** EXERCISE INPUTS follows **

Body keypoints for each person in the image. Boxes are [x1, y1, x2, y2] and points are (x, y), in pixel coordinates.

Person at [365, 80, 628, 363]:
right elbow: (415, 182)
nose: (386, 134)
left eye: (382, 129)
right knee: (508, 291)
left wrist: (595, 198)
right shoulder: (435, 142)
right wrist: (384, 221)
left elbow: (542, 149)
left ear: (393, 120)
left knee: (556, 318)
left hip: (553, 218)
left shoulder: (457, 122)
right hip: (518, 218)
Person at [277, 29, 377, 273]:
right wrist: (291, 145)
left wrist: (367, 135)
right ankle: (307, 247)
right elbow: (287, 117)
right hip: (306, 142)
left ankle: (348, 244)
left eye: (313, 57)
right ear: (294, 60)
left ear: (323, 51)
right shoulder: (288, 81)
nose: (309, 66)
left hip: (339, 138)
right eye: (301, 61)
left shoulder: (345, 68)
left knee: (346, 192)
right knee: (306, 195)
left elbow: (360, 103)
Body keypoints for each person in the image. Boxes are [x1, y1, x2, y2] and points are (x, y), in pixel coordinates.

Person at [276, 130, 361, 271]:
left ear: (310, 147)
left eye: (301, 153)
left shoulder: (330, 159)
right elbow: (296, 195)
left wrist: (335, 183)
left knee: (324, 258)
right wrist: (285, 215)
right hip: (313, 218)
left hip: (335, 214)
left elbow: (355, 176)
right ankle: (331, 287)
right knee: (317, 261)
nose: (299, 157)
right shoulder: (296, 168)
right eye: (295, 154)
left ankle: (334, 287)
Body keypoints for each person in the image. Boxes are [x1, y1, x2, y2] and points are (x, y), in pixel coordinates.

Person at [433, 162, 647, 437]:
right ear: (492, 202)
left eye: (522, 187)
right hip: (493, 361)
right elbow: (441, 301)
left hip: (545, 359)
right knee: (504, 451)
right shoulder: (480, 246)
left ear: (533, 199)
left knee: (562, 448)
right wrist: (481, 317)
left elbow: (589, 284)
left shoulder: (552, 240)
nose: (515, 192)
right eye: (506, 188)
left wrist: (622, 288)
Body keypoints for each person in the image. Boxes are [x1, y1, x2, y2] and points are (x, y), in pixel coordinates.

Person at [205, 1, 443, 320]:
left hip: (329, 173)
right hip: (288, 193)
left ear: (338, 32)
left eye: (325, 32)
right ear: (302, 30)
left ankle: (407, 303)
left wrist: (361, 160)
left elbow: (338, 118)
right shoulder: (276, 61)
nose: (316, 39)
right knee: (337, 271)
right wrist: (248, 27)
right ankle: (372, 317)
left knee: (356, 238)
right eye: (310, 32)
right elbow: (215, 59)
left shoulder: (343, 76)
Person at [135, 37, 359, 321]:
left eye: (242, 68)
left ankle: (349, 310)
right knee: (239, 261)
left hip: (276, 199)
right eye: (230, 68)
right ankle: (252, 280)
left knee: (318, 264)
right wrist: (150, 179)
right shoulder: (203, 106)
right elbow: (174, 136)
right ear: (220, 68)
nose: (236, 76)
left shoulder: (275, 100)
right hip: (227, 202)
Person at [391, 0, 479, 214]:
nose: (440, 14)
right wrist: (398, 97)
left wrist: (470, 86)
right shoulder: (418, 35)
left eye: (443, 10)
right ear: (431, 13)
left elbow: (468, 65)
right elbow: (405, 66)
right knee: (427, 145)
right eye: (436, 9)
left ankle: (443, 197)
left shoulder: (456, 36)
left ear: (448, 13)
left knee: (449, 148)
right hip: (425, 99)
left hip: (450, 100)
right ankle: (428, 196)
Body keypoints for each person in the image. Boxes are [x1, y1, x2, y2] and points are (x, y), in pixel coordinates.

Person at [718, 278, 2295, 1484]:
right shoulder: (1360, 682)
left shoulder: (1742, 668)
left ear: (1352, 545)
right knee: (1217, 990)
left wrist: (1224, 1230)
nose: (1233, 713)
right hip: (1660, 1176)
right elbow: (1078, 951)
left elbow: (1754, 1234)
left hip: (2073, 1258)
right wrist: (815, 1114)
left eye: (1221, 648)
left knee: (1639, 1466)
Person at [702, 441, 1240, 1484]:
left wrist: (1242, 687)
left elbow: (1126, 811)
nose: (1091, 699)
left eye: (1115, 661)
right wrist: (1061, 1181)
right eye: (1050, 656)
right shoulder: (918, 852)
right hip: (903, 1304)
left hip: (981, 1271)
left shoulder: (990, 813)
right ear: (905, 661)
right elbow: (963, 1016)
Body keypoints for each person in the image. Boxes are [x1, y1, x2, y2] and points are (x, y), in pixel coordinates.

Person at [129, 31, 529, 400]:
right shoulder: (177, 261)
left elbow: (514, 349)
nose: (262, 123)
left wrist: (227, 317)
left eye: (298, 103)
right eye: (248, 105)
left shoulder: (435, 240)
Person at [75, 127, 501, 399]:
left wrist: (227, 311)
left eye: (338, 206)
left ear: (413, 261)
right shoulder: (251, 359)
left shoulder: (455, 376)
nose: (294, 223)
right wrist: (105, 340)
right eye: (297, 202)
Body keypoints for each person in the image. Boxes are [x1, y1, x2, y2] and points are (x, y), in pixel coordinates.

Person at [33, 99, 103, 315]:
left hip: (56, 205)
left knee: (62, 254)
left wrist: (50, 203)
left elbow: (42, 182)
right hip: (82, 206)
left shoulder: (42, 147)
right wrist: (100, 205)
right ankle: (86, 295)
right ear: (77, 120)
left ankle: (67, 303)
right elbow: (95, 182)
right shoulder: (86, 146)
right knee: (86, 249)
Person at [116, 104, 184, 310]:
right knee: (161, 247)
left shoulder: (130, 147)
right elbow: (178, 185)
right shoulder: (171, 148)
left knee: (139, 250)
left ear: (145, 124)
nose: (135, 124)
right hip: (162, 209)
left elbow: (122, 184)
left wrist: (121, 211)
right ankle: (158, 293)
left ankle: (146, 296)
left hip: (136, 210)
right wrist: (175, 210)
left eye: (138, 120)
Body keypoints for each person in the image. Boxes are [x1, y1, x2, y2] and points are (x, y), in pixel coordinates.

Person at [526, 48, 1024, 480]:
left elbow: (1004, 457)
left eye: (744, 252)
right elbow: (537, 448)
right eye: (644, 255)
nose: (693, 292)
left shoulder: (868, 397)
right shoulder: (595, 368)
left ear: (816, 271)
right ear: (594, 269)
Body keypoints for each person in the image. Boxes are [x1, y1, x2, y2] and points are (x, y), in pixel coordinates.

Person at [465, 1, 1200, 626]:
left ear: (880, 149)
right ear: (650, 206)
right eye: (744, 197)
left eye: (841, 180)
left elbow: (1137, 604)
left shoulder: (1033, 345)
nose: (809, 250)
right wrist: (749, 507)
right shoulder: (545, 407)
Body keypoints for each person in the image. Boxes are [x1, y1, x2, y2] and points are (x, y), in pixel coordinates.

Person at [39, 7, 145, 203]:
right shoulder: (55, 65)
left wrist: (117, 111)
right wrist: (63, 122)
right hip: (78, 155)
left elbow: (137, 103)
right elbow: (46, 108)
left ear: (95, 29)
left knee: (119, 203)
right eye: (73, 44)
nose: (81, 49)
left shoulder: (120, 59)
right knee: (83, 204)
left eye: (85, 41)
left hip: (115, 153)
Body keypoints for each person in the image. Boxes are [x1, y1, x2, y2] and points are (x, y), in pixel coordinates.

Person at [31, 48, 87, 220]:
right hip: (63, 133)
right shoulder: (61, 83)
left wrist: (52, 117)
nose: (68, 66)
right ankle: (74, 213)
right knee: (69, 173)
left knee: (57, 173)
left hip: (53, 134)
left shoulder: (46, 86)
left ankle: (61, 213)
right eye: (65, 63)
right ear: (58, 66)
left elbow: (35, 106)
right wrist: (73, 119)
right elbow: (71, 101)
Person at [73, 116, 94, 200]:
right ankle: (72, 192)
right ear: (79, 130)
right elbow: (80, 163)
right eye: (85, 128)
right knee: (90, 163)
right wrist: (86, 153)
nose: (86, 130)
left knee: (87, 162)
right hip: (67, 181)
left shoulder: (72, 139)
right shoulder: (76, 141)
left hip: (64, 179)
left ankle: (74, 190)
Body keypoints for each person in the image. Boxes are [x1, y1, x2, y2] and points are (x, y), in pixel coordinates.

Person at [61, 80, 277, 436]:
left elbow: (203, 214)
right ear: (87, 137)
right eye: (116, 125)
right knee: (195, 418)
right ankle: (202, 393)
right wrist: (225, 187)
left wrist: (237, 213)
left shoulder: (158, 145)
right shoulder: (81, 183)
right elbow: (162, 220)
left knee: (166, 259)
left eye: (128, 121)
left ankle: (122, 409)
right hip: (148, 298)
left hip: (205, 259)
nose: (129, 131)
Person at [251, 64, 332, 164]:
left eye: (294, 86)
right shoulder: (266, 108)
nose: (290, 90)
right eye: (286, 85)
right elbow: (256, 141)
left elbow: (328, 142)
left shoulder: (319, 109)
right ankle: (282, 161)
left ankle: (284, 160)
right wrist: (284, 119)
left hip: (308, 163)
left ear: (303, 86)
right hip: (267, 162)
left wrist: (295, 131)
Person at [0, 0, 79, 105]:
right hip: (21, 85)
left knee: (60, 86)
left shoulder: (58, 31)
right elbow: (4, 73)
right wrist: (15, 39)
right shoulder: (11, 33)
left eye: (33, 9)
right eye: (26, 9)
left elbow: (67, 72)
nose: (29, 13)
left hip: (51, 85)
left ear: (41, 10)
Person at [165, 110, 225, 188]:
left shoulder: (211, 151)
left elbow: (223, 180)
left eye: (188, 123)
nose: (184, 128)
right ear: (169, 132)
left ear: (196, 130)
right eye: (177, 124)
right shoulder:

** End of EXERCISE INPUTS **

- PROMPT:
Out of the entries above, write out only the lines between the line holding "right eye: (310, 32)" and the line holding "left eye: (443, 10)", inclusive, each exactly as given.

- RESPONSE:
right eye: (310, 32)
right elbow: (215, 59)
left shoulder: (343, 76)
Person at [135, 37, 359, 321]:
left eye: (242, 68)
left ankle: (349, 310)
right knee: (239, 261)
left hip: (276, 199)
right eye: (230, 68)
right ankle: (252, 280)
left knee: (318, 264)
right wrist: (150, 179)
right shoulder: (203, 106)
right elbow: (174, 136)
right ear: (220, 68)
nose: (236, 76)
left shoulder: (275, 100)
right hip: (227, 202)
Person at [391, 0, 479, 214]:
nose: (440, 14)
right wrist: (398, 97)
left wrist: (470, 86)
right shoulder: (418, 35)
left eye: (443, 10)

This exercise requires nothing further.